*Problem to work on:* Output the whole listing exactly, with no pictures.

==================================================

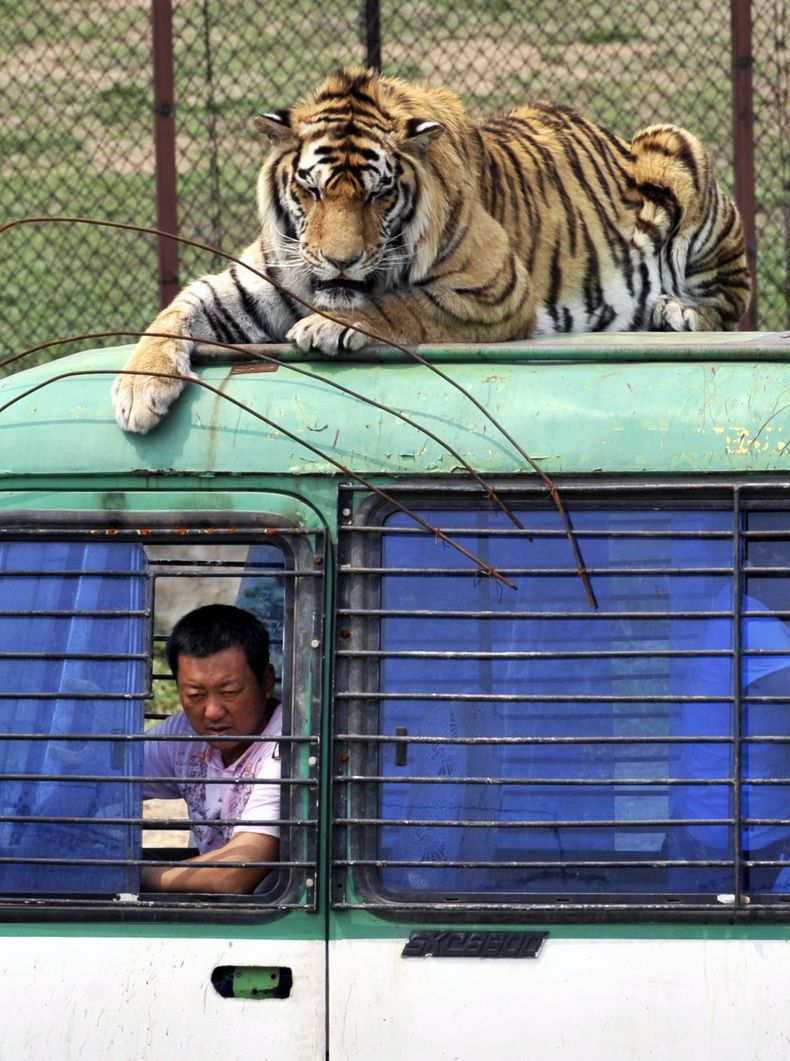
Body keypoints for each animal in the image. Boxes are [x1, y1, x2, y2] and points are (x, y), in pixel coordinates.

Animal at [112, 66, 751, 434]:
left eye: (379, 193)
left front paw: (327, 324)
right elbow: (175, 311)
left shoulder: (494, 288)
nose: (341, 261)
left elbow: (401, 306)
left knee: (731, 299)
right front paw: (138, 391)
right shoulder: (250, 283)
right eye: (311, 190)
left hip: (677, 150)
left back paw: (677, 313)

==================================================

*Your solution:*
Body keypoints for each animal in the image. Boxes are [x1, y1, x2, y2] and points are (x, y), in pixel coordinates.

Animal at [112, 66, 751, 434]:
left eye: (379, 193)
left front paw: (327, 324)
right elbow: (175, 311)
left shoulder: (494, 288)
nose: (341, 261)
left elbow: (401, 306)
left knee: (731, 299)
right front paw: (138, 391)
right shoulder: (250, 283)
right eye: (311, 190)
left hip: (677, 150)
left back paw: (677, 313)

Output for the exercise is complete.